12 responses to “The Nuttster waxes indignant.

  1. Macallanlover

    The Right Reverend is right on. Commitment is yet another word not understood by the Prima Donnas coming out of HS. CFB is a big business and there needs to be something done to not have schools left in the lurch at the last moment. I have no issue with the athlete taking his time to be sure he is matched with the program he wants, and that fits him best….just don’t “commit”, unless you are truly committed. I understand a “release” if the HC changes after that but do not feel that should include changes for assistant coaches. The Earling Signing date porposal for a percentage of the class (say the first 66%) for mid-December is also a good way to give everyone a chance to reassess and concentrate on needs and “best fits”.

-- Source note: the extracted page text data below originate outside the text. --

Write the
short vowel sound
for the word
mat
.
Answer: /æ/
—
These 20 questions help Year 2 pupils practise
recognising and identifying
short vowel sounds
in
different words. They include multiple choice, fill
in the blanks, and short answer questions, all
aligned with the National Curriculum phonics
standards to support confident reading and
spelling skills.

    • Mac, a commitment doesn’t mean anything binding, so why should it be so important to you?

      I’ll get more worked up about this when I see coaches standing by all their verbal commitments.

      • MagnusDawgus

        For real. I will worry about 17 year old “Prima Donnas” keeping commitments as soon as coaches quit bolting for higher paying jobs, cease cutting players to make the 85 scholarship limit, and start getting more vocal about the need to pay players for the massive revenues they bring in.

      • Macallanlover

        Two things Senator, 1) I put a lot on a person’s word so commitment means a lot to me. That applies to the players and coaches, that is why I said let them out on HC changes. I also feel the contracts between schools and coaches should be enforced; you sign a five year deal, you work there for five years. 2) How do you execute a business plan without knowing if you can rely on the key ingredients until the last moment? The players who flip in that last week leave gaping holes in the replenishment program, and deny other players their chance. How do you effectively run a business with that uncertainty (unless you grossly oversign)?

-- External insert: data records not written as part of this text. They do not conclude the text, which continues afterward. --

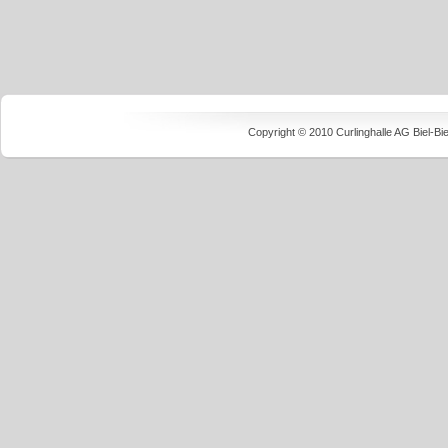
Copyright © 2010 Curlinghalle AG Biel-B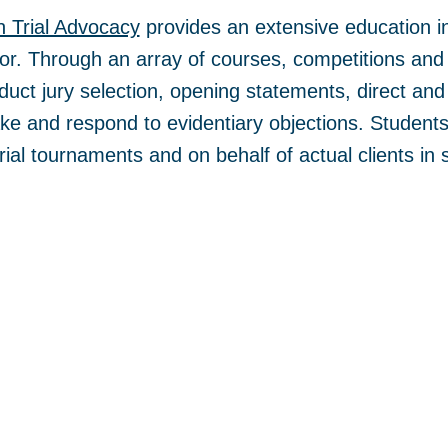
n Trial Advocacy
provides an extensive education in
tor. Through an array of courses, competitions and 
duct jury selection, opening statements, direct an
e and respond to evidentiary objections. Students 
 trial tournaments and on behalf of actual clients in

        No one forces the players to commit, they could simply leave it at 3-5 schools as their favorites. Once you commit, you should keep your word. Just another sad directional change in a society that is abandoning what made us strong. That may make me out of step with how you feel about the value of “commitment” but I will stick to my old fashioned values….they have served me well.

    • Dog in Fla

      Few understand the details of the people-helping business. “Troy coach Larry Blakeney, the Stephen Hawking of oversigning physics,” is the other one.

    • stoopnagle

      Considering what the athlete gives up once s/he signs… I’d say they’re just treating the system the way it treats them.

      • Beat me to the punch. I’ve got no problem with these kids playing the game as long as they can. Once they sign that LOI they lose all leverage until they are a professional athlete.

  2. Ubiquitous Ga Alum

    Early commitments are because the recuriting cycle is so accelerated. Offers go out before the current class has even signed a LOI … So kids commit to lock up a spot and then keep looking in case they find something better.

    It would be going to the grocery store and having to pick your check-out line before you even select your groceries.

  3. bowdawg

    The Nuttster does bring up an interesting point. I have always wondered what percentage of the prima donna’s panned out. Without doing any research or really being able to it seems like the list of busts is a mile long and much larger than the ones that had a stellar career.

  4. 69Dawg

    Good Ole Andy Warhol these kids just want their 15 minutes of fame. For a lot of them this will be their last chance. They are about to become the little fish in a real big pond of grown men. I still think they could get more attention by not giving a verbal. The talking heads just keep the pot stirring.